[Instruction] Reproduce the material starting at the line containing "shumë nga kjo?" and ending at the line containing "veel informatie te", substituting "Stokta yok" for "Tükendi" and leaving everything else unchanged.

##### Material for this task #####

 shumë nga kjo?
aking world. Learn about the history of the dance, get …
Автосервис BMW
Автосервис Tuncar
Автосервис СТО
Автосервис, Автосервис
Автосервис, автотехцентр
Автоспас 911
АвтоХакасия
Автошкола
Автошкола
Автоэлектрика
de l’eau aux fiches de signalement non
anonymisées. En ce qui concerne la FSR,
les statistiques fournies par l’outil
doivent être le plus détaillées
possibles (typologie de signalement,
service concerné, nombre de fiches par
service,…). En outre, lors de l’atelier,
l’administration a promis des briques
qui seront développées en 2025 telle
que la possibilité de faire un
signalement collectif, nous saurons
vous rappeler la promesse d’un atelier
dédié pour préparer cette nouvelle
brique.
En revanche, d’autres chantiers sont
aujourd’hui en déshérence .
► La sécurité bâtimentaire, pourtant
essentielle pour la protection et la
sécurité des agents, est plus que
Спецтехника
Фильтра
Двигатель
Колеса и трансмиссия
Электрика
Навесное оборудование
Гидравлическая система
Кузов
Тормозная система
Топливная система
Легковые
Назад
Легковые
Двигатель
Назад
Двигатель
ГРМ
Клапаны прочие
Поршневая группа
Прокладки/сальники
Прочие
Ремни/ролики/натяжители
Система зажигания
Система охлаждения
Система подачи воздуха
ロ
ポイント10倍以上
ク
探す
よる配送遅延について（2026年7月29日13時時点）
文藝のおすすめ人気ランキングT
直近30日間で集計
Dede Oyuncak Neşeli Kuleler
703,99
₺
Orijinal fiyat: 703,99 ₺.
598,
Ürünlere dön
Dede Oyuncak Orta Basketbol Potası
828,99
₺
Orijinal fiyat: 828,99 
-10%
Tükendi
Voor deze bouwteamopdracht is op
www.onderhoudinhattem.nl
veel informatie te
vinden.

#####
##### Material for this task #####

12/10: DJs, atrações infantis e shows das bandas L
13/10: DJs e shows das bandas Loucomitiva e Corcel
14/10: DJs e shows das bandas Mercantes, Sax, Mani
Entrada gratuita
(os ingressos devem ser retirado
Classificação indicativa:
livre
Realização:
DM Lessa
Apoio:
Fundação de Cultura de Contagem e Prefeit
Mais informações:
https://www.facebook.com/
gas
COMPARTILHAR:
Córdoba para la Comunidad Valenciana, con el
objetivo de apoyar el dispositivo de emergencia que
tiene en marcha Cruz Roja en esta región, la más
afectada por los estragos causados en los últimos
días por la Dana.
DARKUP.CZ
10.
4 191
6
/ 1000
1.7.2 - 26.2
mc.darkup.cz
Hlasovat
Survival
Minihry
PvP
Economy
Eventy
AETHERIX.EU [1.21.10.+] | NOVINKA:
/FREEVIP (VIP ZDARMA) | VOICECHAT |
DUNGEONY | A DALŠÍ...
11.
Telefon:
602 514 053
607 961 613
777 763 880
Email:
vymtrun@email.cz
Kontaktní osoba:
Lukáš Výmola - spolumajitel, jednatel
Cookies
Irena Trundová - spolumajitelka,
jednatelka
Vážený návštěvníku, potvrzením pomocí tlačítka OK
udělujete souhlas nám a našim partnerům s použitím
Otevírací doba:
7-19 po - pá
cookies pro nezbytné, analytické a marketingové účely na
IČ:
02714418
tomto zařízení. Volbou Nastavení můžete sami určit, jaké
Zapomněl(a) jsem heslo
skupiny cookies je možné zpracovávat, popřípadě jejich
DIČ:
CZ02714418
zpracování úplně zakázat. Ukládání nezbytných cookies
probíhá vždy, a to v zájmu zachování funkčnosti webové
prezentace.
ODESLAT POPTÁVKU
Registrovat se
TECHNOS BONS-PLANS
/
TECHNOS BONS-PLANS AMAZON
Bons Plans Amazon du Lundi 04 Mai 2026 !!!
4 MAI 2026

#####
##### Material for this task #####

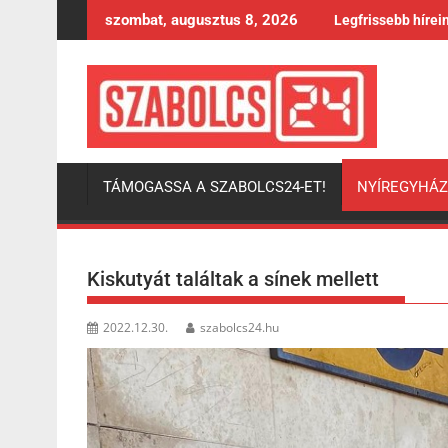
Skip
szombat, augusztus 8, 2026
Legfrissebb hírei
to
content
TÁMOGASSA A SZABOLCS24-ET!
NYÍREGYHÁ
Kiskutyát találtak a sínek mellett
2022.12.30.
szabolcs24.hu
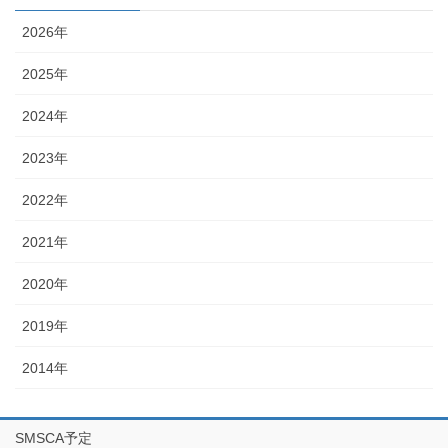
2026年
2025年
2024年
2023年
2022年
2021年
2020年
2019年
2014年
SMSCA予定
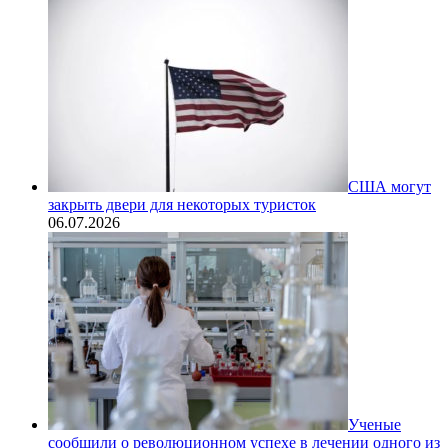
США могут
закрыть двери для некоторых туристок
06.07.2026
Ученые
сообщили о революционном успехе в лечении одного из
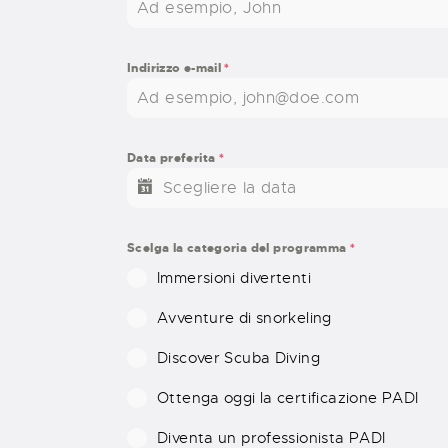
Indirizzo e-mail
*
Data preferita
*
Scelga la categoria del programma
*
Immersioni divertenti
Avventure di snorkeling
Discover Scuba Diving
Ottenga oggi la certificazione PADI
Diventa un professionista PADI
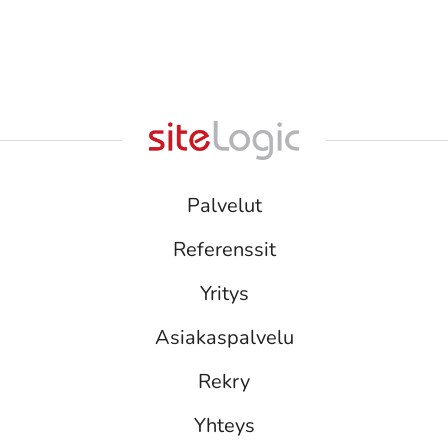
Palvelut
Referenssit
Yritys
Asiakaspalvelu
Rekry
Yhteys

#####

[Worked solution]
 shumë nga kjo?
aking world. Learn about the history of the dance, get …
Автосервис BMW
Автосервис Tuncar
Автосервис СТО
Автосервис, Автосервис
Автосервис, автотехцентр
Автоспас 911
АвтоХакасия
Автошкола
Автошкола
Автоэлектрика
de l’eau aux fiches de signalement non
anonymisées. En ce qui concerne la FSR,
les statistiques fournies par l’outil
doivent être le plus détaillées
possibles (typologie de signalement,
service concerné, nombre de fiches par
service,…). En outre, lors de l’atelier,
l’administration a promis des briques
qui seront développées en 2025 telle
que la possibilité de faire un
signalement collectif, nous saurons
vous rappeler la promesse d’un atelier
dédié pour préparer cette nouvelle
brique.
En revanche, d’autres chantiers sont
aujourd’hui en déshérence .
► La sécurité bâtimentaire, pourtant
essentielle pour la protection et la
sécurité des agents, est plus que
Спецтехника
Фильтра
Двигатель
Колеса и трансмиссия
Электрика
Навесное оборудование
Гидравлическая система
Кузов
Тормозная система
Топливная система
Легковые
Назад
Легковые
Двигатель
Назад
Двигатель
ГРМ
Клапаны прочие
Поршневая группа
Прокладки/сальники
Прочие
Ремни/ролики/натяжители
Система зажигания
Система охлаждения
Система подачи воздуха
ロ
ポイント10倍以上
ク
探す
よる配送遅延について（2026年7月29日13時時点）
文藝のおすすめ人気ランキングT
直近30日間で集計
Dede Oyuncak Neşeli Kuleler
703,99
₺
Orijinal fiyat: 703,99 ₺.
598,
Ürünlere dön
Dede Oyuncak Orta Basketbol Potası
828,99
₺
Orijinal fiyat: 828,99 
-10%
Stokta yok
Voor deze bouwteamopdracht is op
www.onderhoudinhattem.nl
veel informatie te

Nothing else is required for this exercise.